Dalam konteks komunitas, perpustakaan EAN ini merupakan salah satu unit di antara unit-unit yang ada di Rumah Budaya Emha Ainun Nadjib. Rumah Budaya EAN sendiri dikonsep untuk menampung dan merealisasi gagasan-gagasan di bidang kesenian, kesusastraan, dan kebudayaan. Selain itu, ia juga diniatkan untuk memperkaya titik-titik kreatif di lingkungan Yogyakarta khususnya. Pertengahan bulan lalu, di Rumah Budaya EAN digelar reuni dan ulang tahun Persada Studi Klub yang diasuh Umbu Landu Paranggi di Malioboro pada 1970-an.

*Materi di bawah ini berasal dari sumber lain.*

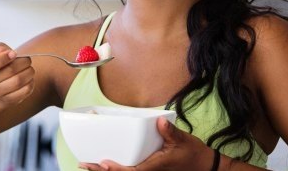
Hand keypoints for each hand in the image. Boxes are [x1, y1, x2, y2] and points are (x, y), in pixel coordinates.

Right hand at [0, 43, 34, 104]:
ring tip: (29, 68)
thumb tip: (7, 52)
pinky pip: (24, 91)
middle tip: (27, 59)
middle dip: (23, 62)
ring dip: (29, 72)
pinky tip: (29, 78)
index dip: (3, 58)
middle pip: (10, 71)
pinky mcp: (7, 100)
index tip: (14, 53)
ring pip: (18, 81)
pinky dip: (30, 82)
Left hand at [78, 117, 213, 170]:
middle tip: (83, 163)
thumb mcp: (182, 140)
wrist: (204, 166)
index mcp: (154, 167)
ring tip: (86, 165)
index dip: (116, 169)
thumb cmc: (192, 154)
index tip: (103, 163)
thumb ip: (169, 132)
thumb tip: (160, 122)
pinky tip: (103, 165)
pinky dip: (114, 169)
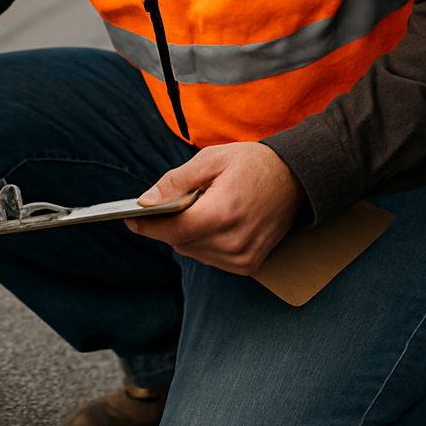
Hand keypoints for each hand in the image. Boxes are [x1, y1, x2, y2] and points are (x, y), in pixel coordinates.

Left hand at [125, 142, 305, 275]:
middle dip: (169, 225)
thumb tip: (146, 201)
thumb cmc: (252, 164)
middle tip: (168, 204)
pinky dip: (204, 242)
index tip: (130, 218)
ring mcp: (243, 257)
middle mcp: (234, 241)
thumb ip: (175, 182)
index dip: (148, 225)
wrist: (296, 179)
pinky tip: (213, 222)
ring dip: (187, 234)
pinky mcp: (249, 265)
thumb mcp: (210, 160)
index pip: (173, 230)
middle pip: (180, 242)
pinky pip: (210, 258)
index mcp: (223, 213)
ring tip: (198, 210)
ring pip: (193, 252)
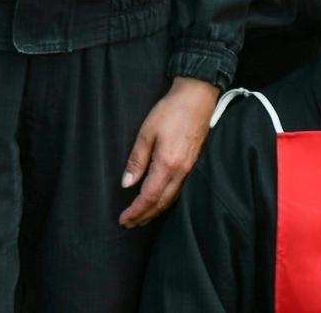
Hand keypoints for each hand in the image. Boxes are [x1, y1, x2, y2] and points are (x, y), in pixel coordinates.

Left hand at [118, 76, 218, 227]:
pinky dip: (166, 199)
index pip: (149, 197)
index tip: (123, 219)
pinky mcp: (193, 161)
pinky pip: (179, 188)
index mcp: (167, 164)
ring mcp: (189, 167)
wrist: (198, 96)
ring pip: (172, 197)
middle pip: (162, 202)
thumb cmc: (171, 110)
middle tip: (129, 224)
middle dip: (145, 216)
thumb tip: (126, 184)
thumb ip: (136, 160)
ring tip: (142, 217)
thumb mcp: (147, 132)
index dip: (136, 211)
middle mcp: (181, 170)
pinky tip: (160, 198)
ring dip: (156, 210)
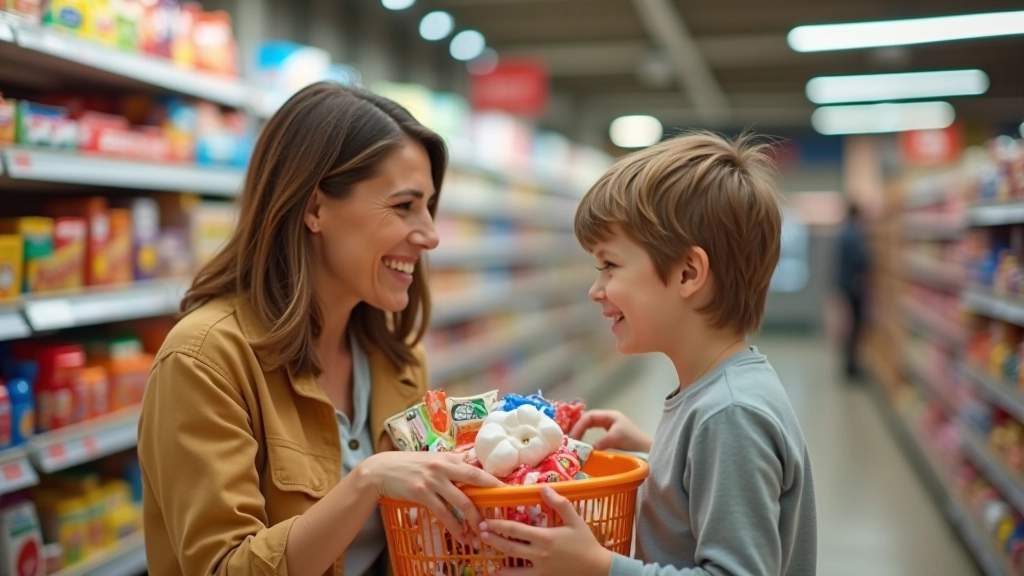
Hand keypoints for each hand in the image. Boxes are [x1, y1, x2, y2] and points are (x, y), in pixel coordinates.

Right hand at [360, 451, 500, 544]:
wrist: (381, 470)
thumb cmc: (409, 465)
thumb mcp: (432, 459)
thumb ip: (451, 463)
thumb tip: (471, 466)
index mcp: (448, 458)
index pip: (476, 469)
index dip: (493, 480)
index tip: (507, 490)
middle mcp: (444, 467)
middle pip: (475, 481)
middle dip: (491, 497)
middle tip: (502, 512)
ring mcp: (433, 480)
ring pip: (462, 501)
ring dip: (474, 519)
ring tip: (482, 532)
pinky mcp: (422, 494)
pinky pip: (444, 513)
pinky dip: (455, 527)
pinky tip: (461, 536)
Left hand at [480, 486, 612, 575]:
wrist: (597, 568)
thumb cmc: (586, 542)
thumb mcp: (575, 520)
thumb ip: (559, 503)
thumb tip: (543, 488)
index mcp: (545, 537)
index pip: (516, 530)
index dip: (499, 526)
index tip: (486, 521)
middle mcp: (539, 554)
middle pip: (510, 547)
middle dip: (494, 540)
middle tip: (480, 534)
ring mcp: (540, 569)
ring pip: (514, 568)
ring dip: (498, 563)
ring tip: (486, 559)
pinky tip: (500, 575)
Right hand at [568, 410, 651, 452]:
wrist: (650, 452)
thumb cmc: (634, 441)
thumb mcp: (616, 438)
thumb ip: (599, 442)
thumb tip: (583, 450)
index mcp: (609, 415)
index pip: (588, 417)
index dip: (578, 426)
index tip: (572, 438)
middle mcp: (608, 419)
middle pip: (587, 420)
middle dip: (577, 428)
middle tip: (568, 440)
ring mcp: (609, 428)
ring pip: (589, 428)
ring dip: (580, 434)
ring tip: (572, 443)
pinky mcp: (610, 438)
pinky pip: (594, 436)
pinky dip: (586, 440)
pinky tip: (582, 446)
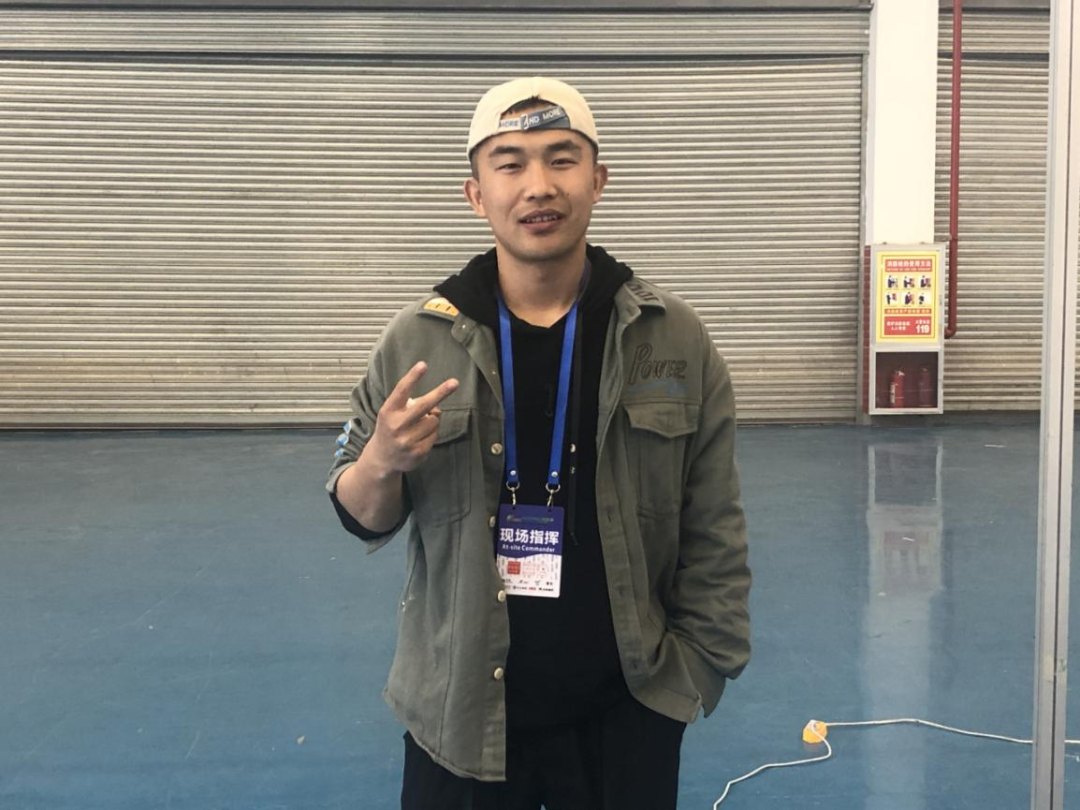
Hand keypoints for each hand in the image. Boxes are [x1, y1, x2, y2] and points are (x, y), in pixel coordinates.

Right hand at [366, 361, 459, 475]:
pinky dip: (431, 434)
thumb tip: (437, 408)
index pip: (401, 390)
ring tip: (418, 427)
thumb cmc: (391, 429)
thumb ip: (411, 405)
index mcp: (388, 411)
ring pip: (434, 420)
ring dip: (432, 420)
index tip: (423, 364)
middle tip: (454, 382)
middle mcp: (396, 425)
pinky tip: (419, 439)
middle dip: (441, 392)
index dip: (413, 377)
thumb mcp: (392, 414)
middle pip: (424, 405)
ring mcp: (407, 440)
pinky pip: (435, 435)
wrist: (382, 459)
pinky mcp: (418, 452)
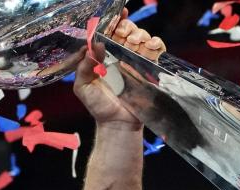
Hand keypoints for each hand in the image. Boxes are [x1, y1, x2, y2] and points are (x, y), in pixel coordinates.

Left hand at [73, 9, 165, 129]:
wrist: (118, 124)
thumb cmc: (99, 106)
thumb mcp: (83, 87)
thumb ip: (83, 67)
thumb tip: (95, 46)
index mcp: (104, 56)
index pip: (110, 33)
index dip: (114, 22)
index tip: (117, 14)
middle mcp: (121, 56)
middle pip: (128, 31)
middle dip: (127, 27)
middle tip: (124, 34)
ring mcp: (136, 62)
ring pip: (142, 38)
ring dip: (140, 34)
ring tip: (134, 42)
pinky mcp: (149, 69)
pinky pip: (156, 51)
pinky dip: (155, 43)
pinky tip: (150, 46)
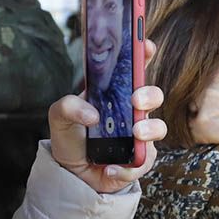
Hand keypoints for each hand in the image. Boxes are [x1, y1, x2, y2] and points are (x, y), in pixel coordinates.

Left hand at [49, 39, 167, 192]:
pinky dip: (127, 167)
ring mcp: (139, 137)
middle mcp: (132, 112)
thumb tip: (93, 115)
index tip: (145, 45)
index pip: (135, 69)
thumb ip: (68, 106)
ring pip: (159, 128)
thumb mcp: (60, 116)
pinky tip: (109, 168)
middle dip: (150, 94)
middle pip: (155, 95)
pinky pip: (143, 161)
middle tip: (135, 100)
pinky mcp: (139, 161)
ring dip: (150, 130)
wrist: (72, 174)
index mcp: (116, 94)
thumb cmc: (71, 138)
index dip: (143, 53)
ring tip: (135, 134)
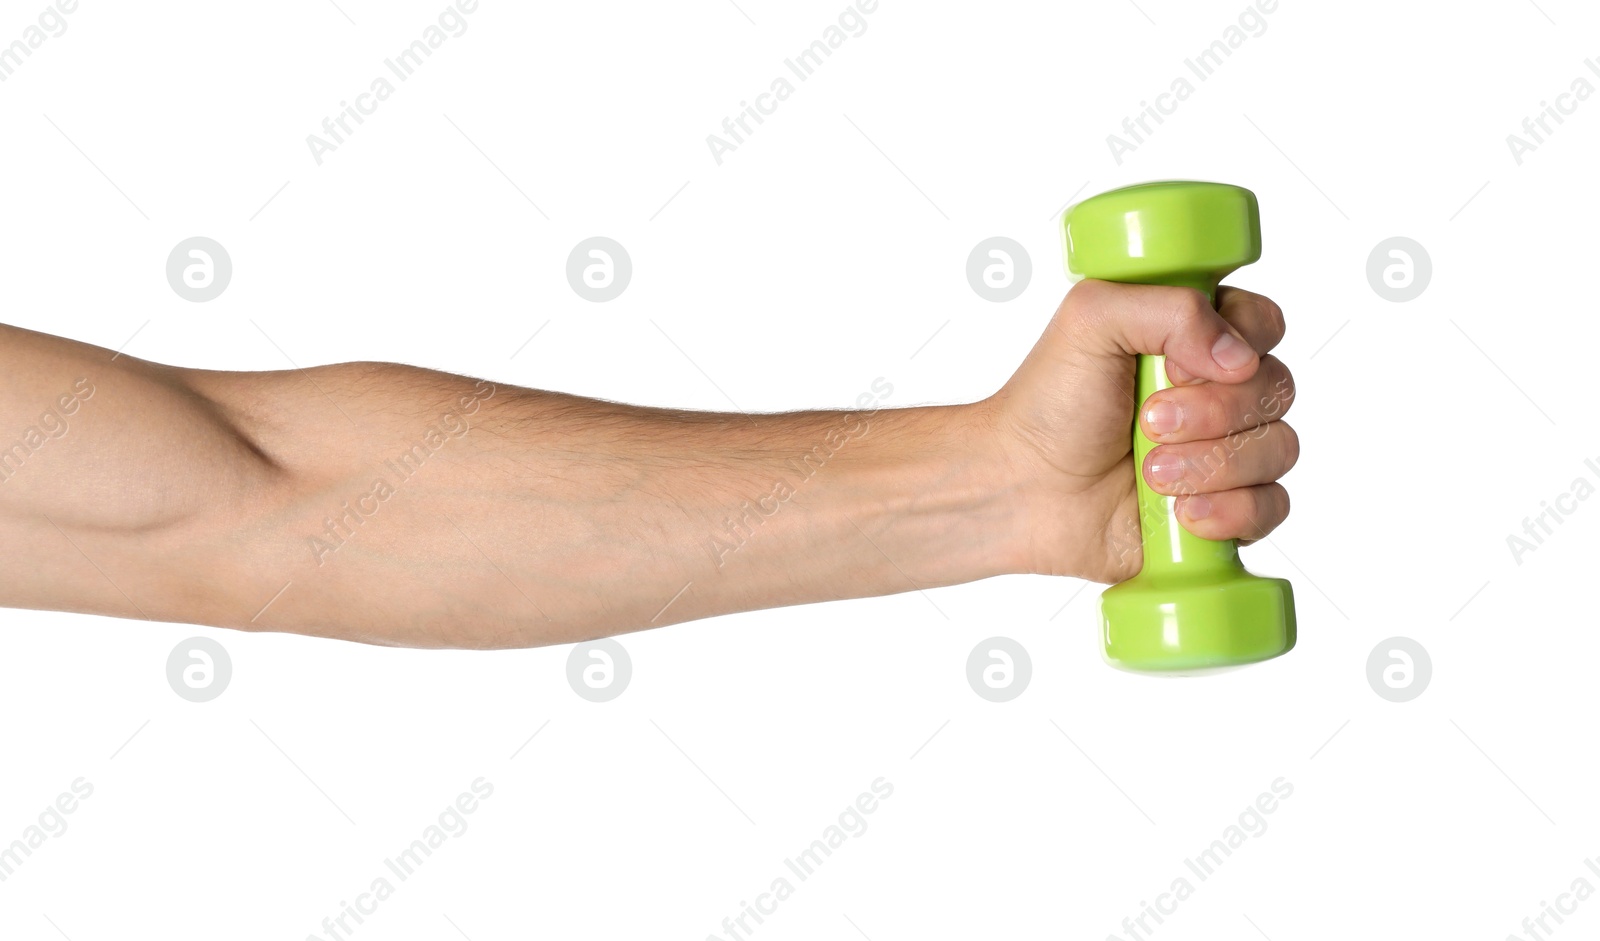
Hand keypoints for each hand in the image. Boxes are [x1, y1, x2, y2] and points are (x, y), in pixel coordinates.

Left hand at [986, 280, 1298, 583]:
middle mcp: (1218, 392)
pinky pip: (1271, 508)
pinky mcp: (1224, 510)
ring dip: (1213, 463)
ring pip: (1278, 448)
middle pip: (1277, 388)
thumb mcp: (1090, 321)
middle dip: (1214, 410)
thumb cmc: (1048, 405)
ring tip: (1149, 473)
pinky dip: (1231, 512)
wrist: (1020, 490)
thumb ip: (1168, 307)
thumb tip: (1237, 355)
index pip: (1264, 325)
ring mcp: (1224, 453)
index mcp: (1195, 338)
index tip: (1176, 366)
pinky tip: (1182, 514)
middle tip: (1149, 423)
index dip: (1239, 344)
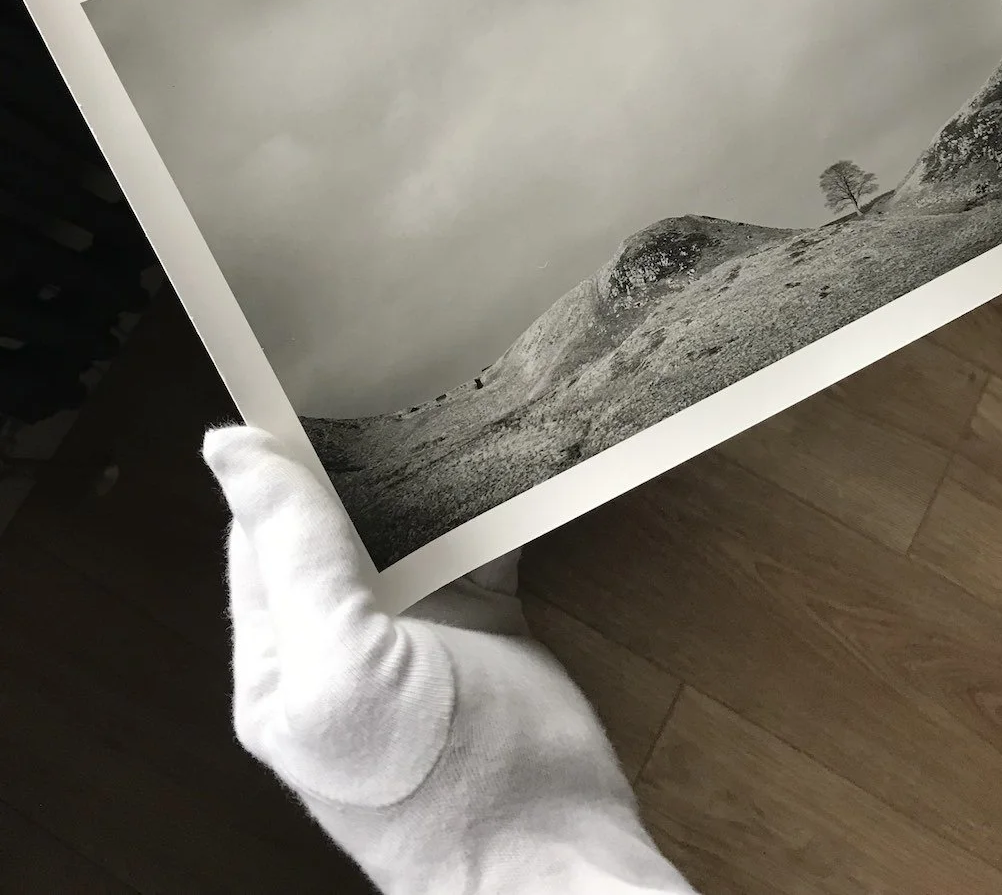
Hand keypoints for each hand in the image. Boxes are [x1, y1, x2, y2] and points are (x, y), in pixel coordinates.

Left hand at [204, 427, 693, 894]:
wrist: (557, 851)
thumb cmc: (441, 794)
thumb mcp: (346, 669)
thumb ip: (296, 557)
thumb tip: (229, 451)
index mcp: (282, 655)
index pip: (261, 529)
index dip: (277, 459)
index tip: (304, 380)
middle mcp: (340, 636)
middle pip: (334, 517)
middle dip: (355, 453)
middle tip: (384, 369)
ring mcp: (415, 628)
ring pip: (404, 520)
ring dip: (422, 469)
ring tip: (440, 394)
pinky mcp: (483, 619)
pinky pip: (475, 538)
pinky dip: (486, 498)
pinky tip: (498, 453)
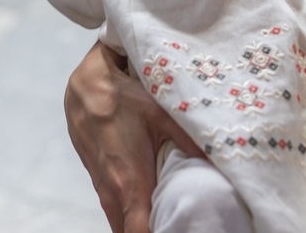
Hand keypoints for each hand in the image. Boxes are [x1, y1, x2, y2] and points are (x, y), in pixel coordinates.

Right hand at [65, 42, 205, 232]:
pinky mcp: (98, 180)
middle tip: (179, 225)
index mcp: (130, 181)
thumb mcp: (161, 114)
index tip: (180, 229)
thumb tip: (220, 159)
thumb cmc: (123, 98)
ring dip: (139, 226)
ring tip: (166, 221)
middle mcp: (112, 191)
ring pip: (120, 223)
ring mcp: (102, 188)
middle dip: (154, 232)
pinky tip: (148, 206)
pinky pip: (115, 209)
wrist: (85, 86)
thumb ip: (190, 141)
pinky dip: (129, 215)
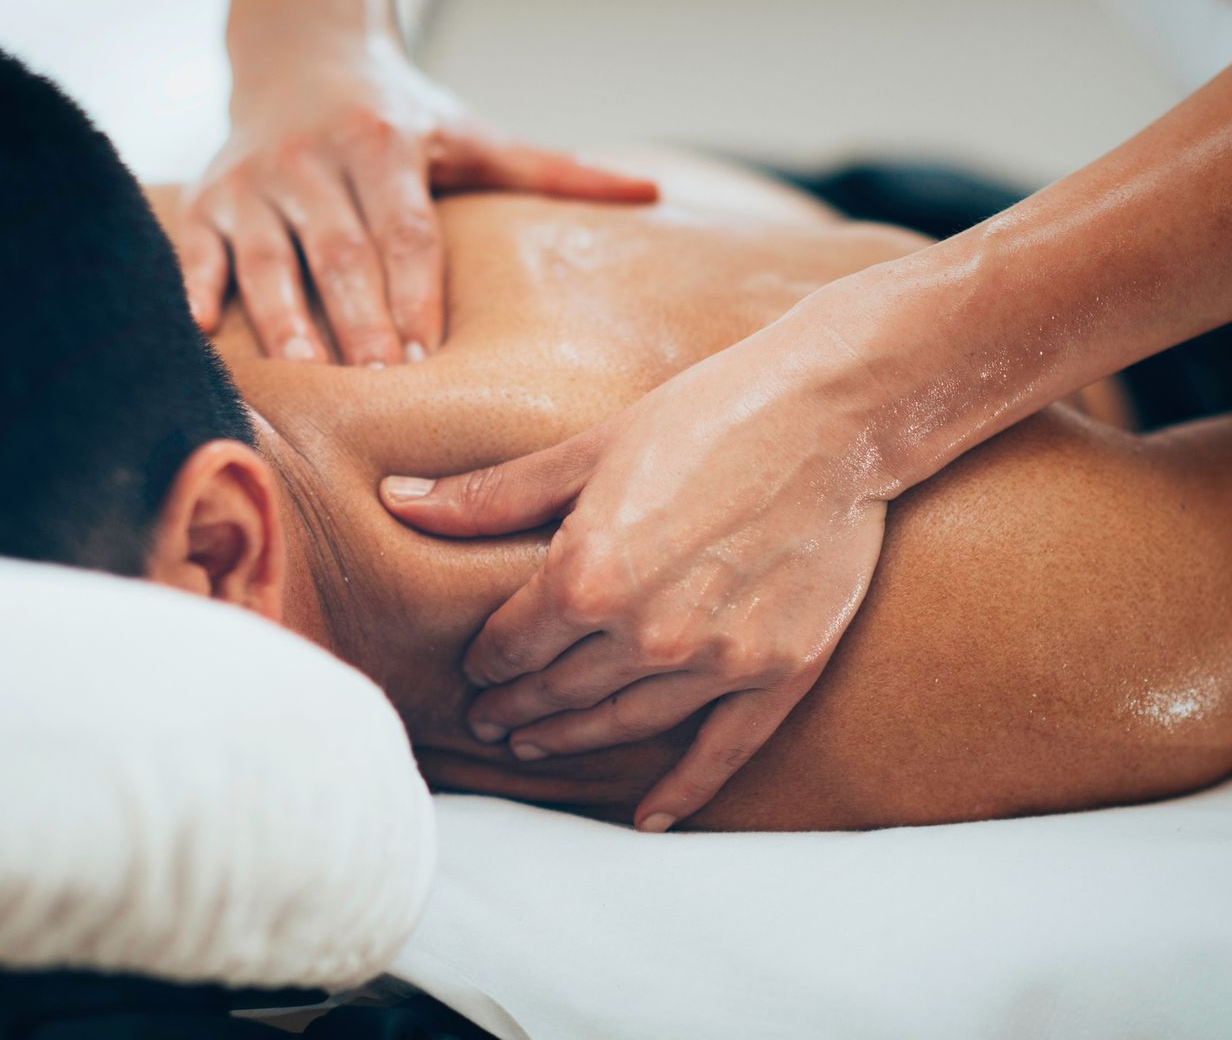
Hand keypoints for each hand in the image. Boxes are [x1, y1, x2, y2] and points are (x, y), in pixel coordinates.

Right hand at [177, 32, 655, 361]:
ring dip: (282, 318)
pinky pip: (196, 247)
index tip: (425, 354)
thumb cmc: (401, 115)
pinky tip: (199, 332)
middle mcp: (314, 160)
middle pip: (340, 251)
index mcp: (384, 145)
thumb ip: (553, 169)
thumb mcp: (474, 133)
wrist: (299, 50)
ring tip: (303, 377)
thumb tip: (650, 190)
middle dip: (356, 318)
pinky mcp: (209, 198)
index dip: (414, 290)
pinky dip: (195, 288)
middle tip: (373, 385)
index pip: (404, 229)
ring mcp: (254, 181)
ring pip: (268, 257)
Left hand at [379, 285, 892, 830]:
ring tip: (536, 745)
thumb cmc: (706, 414)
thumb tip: (398, 499)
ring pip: (624, 724)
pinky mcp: (779, 672)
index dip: (487, 660)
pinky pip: (721, 751)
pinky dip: (682, 790)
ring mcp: (717, 660)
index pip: (513, 643)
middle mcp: (647, 632)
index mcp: (588, 575)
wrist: (833, 414)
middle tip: (489, 722)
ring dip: (573, 741)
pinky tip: (649, 816)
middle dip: (517, 707)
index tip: (476, 669)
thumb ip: (493, 495)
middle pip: (559, 691)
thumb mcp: (590, 449)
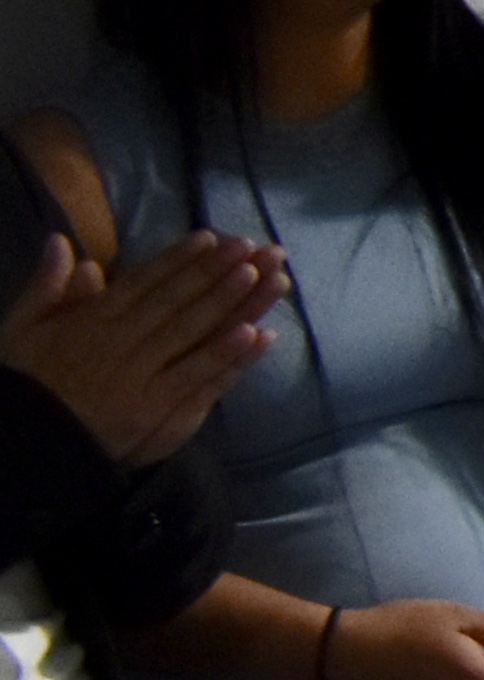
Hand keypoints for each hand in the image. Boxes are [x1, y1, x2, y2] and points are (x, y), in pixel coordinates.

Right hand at [0, 231, 285, 465]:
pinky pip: (196, 378)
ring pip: (193, 334)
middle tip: (252, 247)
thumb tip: (62, 241)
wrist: (24, 442)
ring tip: (264, 278)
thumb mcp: (21, 328)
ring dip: (231, 304)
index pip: (143, 282)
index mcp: (91, 319)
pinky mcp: (155, 407)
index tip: (211, 237)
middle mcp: (122, 341)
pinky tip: (256, 335)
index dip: (179, 259)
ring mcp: (142, 375)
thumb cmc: (24, 382)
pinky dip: (226, 357)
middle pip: (177, 302)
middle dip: (216, 272)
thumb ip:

Sebelum dibuka untuk umum, Perpustakaan EAN telah melayani para peneliti yang sedang meneliti karya, pemikiran, dan kiprah Emha Ainun Nadjib. Karenanya, salah satu koleksi Perpustakaan EAN adalah karya-karya ilmiah seputar Emha dari para peneliti tersebut.
Koleksi Ragil
Seperti dikatakan Kelik ihwal nasib koleksi buku dan dokumentasi Ragil, tampaknya perlu disyukuri tak semua koleksi tersebut lenyap. Di Perpustakaan EAN sebagian (besar) koleksi itu tersimpan dengan baik, meskipun beberapa telah tergerus rayap, robek, atau lepas sampulnya. Ceritanya, kira-kira pada 2009 lalu, Bu Menik, istri Ragil, menyerahkan dan mempercayakan dokumentasi sang suami kepada Emha Ainun Nadjib untuk dirawat dan dimanfaatkan. Kini, koleksi tersebut telah menempati salah satu sisi di ruangan perpustakaan EAN.
Ratusan jilid tebal dokumentasi kegiatan sastra pada tahun 70-80-an tertata rapi. Di dalamnya ada surat-menyurat Ragil kepada para kolega, surat kepada redaktur media massa, dokumentasi suatu acara semisal temu sastra, dokumentasi perdebatan, lembaran publikasi acara kesenian, lembar keputusan dewan juri lomba menulis puisi, undangan dari pelbagai pihak, puisi atau karya sastra yang dikirimkan oleh penulisnya kepada Ragil. Menariknya, undangan resepsi pernikahan hingga amplop surat bertempel perangko juga masih tersimpan. Dan yang pasti koleksi karya-karya Ragil sendiri dalam bentuk ketikan manual meliputi cerpen, puisi, dan artikel beragam tema, maupun karyanya yang telah diterbitkan, misal oleh penerbit Pustaka Jaya, berjudul Melawan Hantu dan Hikayat Sidharta Gautama. Karyanya yang lain adalah Serial Joko Thole berjudul Kuda Garang di Bumi Gersang terbitan Puspa Rinonce pada 1976. Di samping itu, terdapat pula jilidan majalah, jurnal, bulletin, dan koran pada masa itu.
Barangkali sulit diketahui persis jumlah koleksi dan dokumentasi Ragil, tetapi setidaknya yang masih ada dapat diselamatkan, dan selanjutnya bisa dimanfaatkan untuk berbagai tujuan. Dokumentasi Ragil tersebut sesungguhnya berbicara banyak tentang episode sejarah dan tradisi intelektual yang selayaknya diketahui generasi saat ini. Betapapun generasi sekarang memiliki zamannya sendiri, tetapi kesadaran akan kesinambungan sejarah tetap perlu dijaga, dan perpustakaan dapat menjadi salah satu sarananya.
Alangkah asik bila generasi sekarang dapat membaca dan bersentuhan dengan buah karya lama itu, karya orang yang sangat setia dan total terhadap dunia yang digelutinya. Mereka akan mendapatkan pengalaman yang, meminjam ungkapan Kelik, tak sekadar bersifat transformasi tekstual. Andai mereka membaca surat-surat Ragil kepada koleganya, mereka bakal takjub menyimak retorika bahasa tulisnya yang sangat puitis, mayoritas ditulis tangan atau mesin ketik manual. Bukan saja keindahan yang diperoleh, melainkan kesaksian bahwa yang dilakukan Ragil rupanya bukan hanya mendokumentasikan kegiatan kesusastraan, tetapi “mendokumentasikan” suatu pergaulan yang indah, pergaulan yang hidup.